Task ▸ With the string "https" as the filter, copy each matching line from the records.

Available data ▸
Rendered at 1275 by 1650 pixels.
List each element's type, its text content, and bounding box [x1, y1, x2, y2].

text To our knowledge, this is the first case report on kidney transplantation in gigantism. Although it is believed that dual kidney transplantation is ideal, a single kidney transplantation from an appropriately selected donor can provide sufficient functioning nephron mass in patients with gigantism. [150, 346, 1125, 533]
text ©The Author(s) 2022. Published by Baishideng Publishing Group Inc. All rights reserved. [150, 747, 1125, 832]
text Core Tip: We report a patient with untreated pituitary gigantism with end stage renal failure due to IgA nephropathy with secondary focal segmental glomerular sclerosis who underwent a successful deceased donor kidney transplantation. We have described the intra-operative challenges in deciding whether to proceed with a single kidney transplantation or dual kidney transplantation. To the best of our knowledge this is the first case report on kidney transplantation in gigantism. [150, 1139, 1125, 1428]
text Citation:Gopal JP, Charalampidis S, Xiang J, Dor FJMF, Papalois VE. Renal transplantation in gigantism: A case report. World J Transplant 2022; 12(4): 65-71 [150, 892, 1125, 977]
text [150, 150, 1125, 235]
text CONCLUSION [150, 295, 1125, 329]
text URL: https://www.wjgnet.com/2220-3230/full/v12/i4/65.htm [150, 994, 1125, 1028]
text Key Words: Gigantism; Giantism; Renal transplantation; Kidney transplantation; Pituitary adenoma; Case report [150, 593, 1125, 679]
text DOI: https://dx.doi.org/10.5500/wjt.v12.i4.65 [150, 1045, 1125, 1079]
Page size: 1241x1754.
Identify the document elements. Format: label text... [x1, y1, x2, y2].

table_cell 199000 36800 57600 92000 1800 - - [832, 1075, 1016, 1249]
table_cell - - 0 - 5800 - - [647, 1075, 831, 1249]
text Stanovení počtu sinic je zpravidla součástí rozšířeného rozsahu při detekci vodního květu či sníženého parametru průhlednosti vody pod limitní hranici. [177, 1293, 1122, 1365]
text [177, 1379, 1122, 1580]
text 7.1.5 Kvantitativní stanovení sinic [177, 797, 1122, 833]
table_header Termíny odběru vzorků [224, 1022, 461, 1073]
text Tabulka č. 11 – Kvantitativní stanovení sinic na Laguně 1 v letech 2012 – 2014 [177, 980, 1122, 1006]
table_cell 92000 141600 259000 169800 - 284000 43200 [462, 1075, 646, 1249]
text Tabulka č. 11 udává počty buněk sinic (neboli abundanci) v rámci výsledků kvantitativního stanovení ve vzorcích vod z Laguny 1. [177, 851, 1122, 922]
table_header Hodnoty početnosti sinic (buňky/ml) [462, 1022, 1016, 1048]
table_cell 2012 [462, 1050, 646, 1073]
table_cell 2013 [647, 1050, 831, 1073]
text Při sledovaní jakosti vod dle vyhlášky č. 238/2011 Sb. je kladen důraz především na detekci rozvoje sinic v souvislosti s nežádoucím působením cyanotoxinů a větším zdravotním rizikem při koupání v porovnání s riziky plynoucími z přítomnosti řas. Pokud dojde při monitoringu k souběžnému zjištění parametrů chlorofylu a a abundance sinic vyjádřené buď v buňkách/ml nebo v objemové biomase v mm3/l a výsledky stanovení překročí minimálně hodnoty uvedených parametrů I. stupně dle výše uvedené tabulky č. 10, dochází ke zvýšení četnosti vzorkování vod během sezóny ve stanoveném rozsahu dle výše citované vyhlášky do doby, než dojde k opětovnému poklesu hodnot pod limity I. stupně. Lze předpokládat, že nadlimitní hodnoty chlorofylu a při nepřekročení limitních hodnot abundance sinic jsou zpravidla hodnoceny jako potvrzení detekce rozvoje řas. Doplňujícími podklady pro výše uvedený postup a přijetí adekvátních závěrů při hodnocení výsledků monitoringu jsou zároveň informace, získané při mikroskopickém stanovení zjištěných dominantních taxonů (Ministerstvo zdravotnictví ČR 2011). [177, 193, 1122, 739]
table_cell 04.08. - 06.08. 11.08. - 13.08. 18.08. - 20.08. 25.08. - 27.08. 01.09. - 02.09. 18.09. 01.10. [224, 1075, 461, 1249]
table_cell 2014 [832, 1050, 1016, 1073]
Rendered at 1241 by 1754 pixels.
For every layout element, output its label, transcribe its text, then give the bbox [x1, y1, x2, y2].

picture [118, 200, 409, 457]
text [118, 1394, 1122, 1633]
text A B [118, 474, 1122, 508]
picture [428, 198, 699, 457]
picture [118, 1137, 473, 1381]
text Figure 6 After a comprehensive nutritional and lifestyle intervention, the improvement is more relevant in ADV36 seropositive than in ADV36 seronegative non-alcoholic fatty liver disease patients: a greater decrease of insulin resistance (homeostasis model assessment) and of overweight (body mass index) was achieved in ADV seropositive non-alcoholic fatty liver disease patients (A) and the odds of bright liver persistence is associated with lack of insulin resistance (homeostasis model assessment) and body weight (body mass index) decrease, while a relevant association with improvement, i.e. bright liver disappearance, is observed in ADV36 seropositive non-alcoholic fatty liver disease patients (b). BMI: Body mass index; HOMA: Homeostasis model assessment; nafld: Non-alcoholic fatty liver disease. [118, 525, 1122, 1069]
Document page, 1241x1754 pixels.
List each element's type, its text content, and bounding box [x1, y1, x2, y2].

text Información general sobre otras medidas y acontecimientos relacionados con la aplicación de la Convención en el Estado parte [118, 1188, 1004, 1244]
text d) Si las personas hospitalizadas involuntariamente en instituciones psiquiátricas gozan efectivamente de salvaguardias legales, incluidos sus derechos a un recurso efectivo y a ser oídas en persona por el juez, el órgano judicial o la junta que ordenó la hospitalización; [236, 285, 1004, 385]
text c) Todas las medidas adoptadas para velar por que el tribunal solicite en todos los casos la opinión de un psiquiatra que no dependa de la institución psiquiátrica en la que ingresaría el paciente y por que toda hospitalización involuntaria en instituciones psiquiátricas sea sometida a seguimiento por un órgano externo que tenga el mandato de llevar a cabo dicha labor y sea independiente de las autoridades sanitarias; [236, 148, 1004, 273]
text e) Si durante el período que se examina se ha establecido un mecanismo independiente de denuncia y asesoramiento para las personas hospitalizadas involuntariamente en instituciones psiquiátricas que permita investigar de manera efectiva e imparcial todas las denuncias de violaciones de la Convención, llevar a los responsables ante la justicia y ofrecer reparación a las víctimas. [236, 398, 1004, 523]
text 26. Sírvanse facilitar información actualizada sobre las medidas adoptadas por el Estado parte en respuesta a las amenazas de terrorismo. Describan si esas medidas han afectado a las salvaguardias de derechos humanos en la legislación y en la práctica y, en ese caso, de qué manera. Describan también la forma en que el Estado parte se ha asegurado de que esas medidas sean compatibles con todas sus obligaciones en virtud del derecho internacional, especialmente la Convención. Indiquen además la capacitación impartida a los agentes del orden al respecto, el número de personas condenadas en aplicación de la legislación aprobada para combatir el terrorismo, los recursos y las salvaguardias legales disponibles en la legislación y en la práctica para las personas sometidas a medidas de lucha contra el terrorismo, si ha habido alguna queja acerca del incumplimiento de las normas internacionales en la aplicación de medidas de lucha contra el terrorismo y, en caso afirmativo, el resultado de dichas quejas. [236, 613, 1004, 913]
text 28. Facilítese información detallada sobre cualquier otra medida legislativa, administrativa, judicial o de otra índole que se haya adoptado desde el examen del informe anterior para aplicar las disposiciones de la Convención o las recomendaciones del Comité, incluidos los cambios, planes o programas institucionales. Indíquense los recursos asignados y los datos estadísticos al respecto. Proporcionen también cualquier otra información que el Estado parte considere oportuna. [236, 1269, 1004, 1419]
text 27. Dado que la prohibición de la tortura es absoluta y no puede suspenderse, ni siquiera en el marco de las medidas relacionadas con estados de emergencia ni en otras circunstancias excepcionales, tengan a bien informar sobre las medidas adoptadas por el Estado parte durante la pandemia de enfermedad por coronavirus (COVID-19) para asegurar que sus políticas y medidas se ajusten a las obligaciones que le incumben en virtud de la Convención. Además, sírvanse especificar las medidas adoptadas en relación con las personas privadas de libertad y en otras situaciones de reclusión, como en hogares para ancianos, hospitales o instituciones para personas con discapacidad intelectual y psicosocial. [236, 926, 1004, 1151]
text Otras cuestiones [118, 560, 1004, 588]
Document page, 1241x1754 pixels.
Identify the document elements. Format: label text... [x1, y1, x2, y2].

Solved exercise ▸
text URL: https://www.wjgnet.com/2220-3230/full/v12/i4/65.htm [150, 994, 1125, 1028]
text DOI: https://dx.doi.org/10.5500/wjt.v12.i4.65 [150, 1045, 1125, 1079]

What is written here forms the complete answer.